A gay-rights pioneer told his story of two major court victories – ones that advanced the legal rights and human dignity of gay and lesbian people – at the annual dinner of OUTLaw, the Law School’s LGBTQ student organization.
William H. Gardner ’59, a retired senior partner with the Buffalo-based law firm Hodgson Russ, spoke as he accepted the group’s award for distinguished service. The March 10 event was held in the Hotel @ the Lafayette, in downtown Buffalo.
After opening remarks by OUTLaw President Patrick J. O’Brien ’17 and the organization’s advisers, Associate Professor Michael Boucai and Lisa M. Patterson, associate dean for career services, the honoree was introduced by David C. Schopp ’82, executive director of the Legal Aid Bureau of Buffalo.
Gardner spent nearly three decades on Legal Aid’s board of directors. At a time when there was a severe backlog of appeals to be filed, Schopp said, Gardner stepped in to solicit attorneys to file the appeals pro bono, organized their training, and personally wrote and filed more than 50 appeals. “It’s an astounding testament to the type of person he is,” Schopp said. “Anyone who has worked with Bill knows he will do the job and do it incredibly well.”
Gardner’s remarks brought his listeners back to the 1970s and ’80s, a time when police in Buffalo and elsewhere routinely arrested gay men and lesbians. “I was seeing people in run-down, abandoned properties – gay people gathering together with cook fires and having the camaraderie they wanted as a group – harassed routinely by the Buffalo police and other members of the citizenry for the outcasts they were,” he said.
The tools of this harassment were a law banning consensual sodomy and an anti-loitering law. As a young lawyer at Hodgson Russ, he got permission to take on some of these cases pro bono. “Given my responsive horror to the attitudes of the authorities against the gay population in Buffalo, the only way I figured we could overcome that was to mount a crusade to overrule the laws that they were enforcing so vigorously,” he said.

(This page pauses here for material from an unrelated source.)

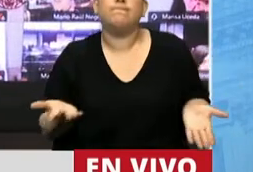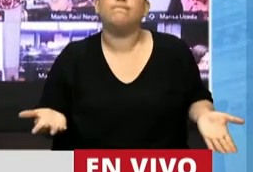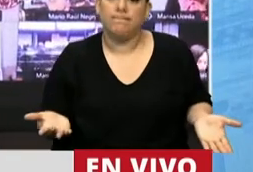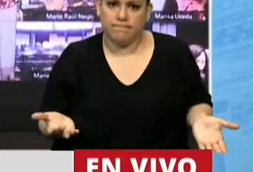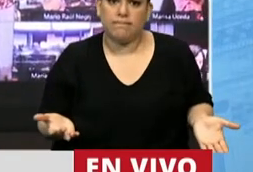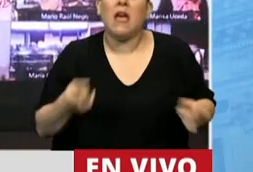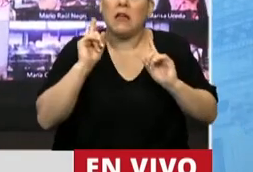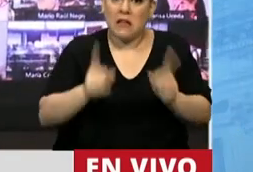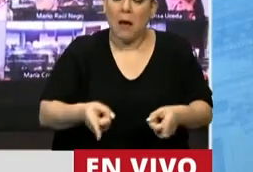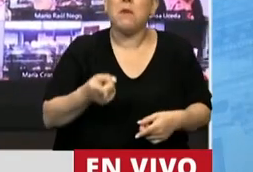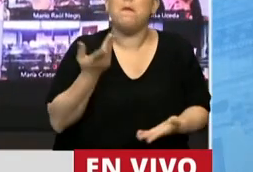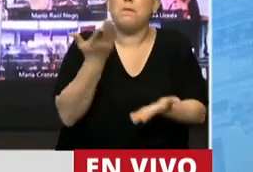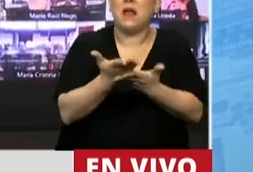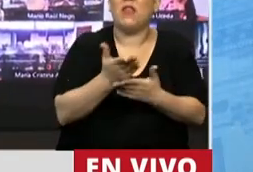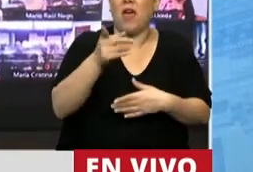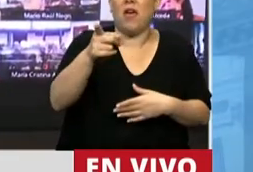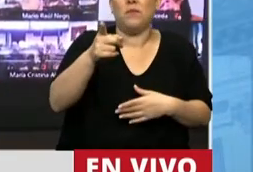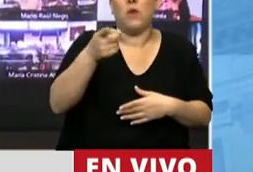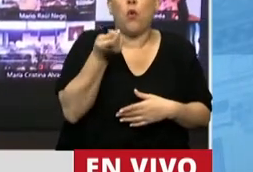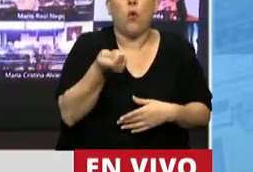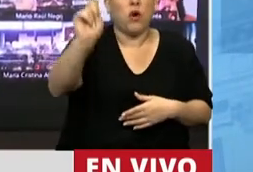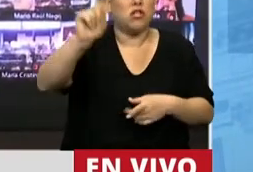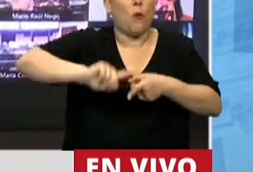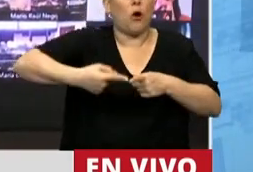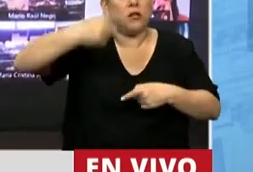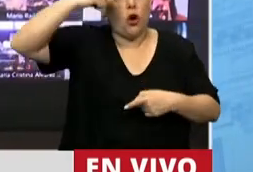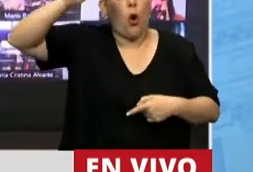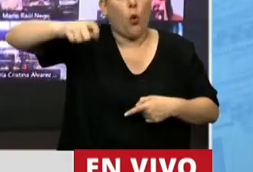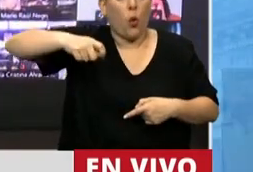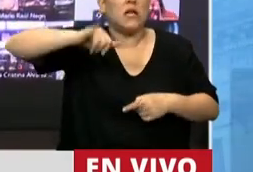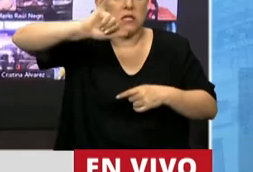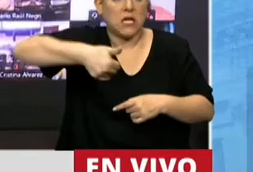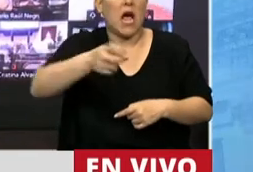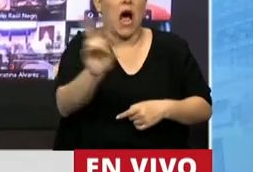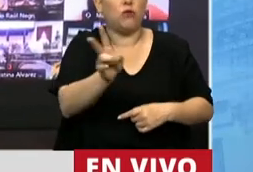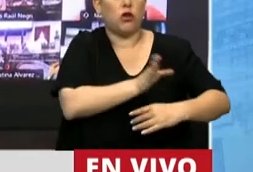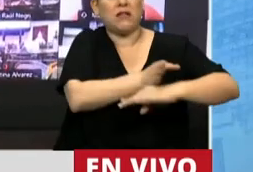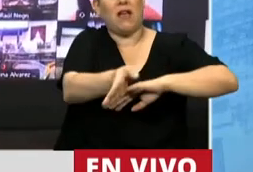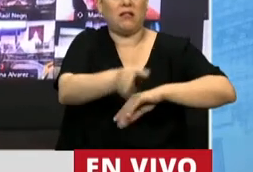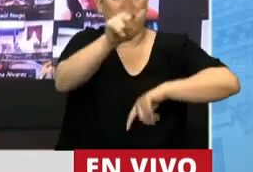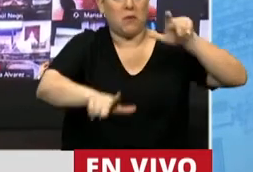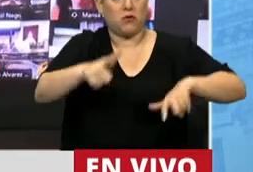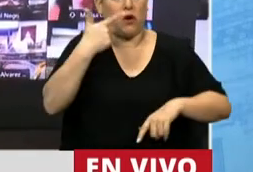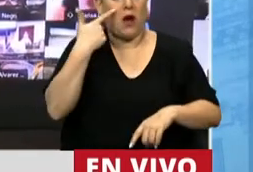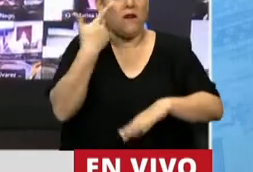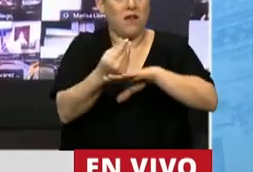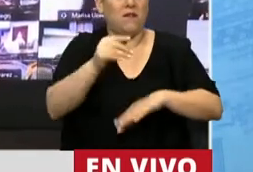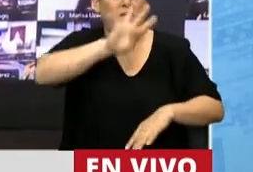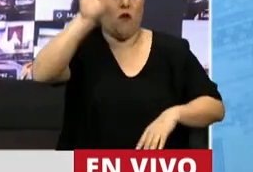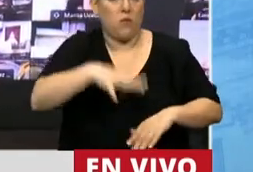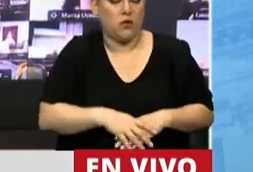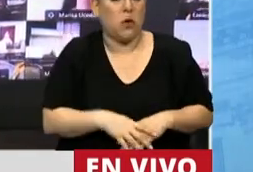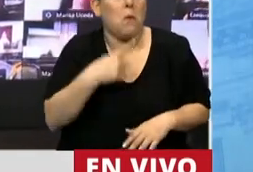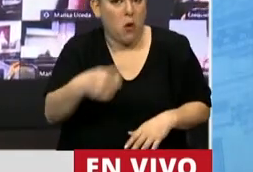al juez que garantizó el ingreso a los formoseños. Me pregunto si van a pedir el juicio político a los integrantes de la Cámara.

“I let various folks and gay organizations know that if they brought me people, I would represent them for free. If they wanted to make a case and fight the system, I was ready to do that. I was confident that sooner or later someone would show up who wanted to fight and not be a victim.”
His first major victory came in 1980, when he represented two women who were charged with consensual sodomy. Gardner noted that the newspapers routinely published the names of those arrested for such offenses, putting their reputations and their jobs at risk. His motion in the case argued that the law was unconstitutional. He lost in Buffalo City Court. He lost in Erie County Court. But on appeal to the state Court of Appeals, he won, and the law was thrown out. “For the first time in New York,” he said, “it became established that consensual sexual love between homosexuals was constitutionally protected.”
The second case, decided in 1984, involved a teacher in the Buffalo city schools who, on a hot summer night on North Street, invited a nervous young man back to his apartment for a dalliance. It was a trap, and the police moved in. The teacher called Gardner and said he wanted to fight the charge of loitering for the purpose of soliciting sodomy. The case took the same path: a loss in City Court and in County Court, then an appeal to the state’s highest court. “I argued that you couldn’t have a situation where consensual sodomy was OK but inviting someone home to have consensual sodomy was illegal,” Gardner said. He won the case, but the district attorney appealed to the U.S. Supreme Court, which agreed to hear the case.
“I will never to my dying day remember a circumstance when I was more frightened, more tense, than I was that day” in Washington, Gardner said. He made his argument. Chief Justice William Rehnquist asked him a technical question, and repeated it, but it made no sense to the Buffalo lawyer. “I really thought I was out of my league,” he said.
But the result was a victory. The court noted that the DA’s claim that the anti-loitering law was constitutional made no reference to the state Court of Appeals’ striking down the consensual sodomy law. It made no decision. “The net result was a draw,” Gardner said. “What it meant was that the Albany ruling stood and people would not be arrested for either offense.”
He closed with a plea to the current and future lawyers in the room: “I hope that all of you who are so inclined will come to the defense of all of us who need your defense.”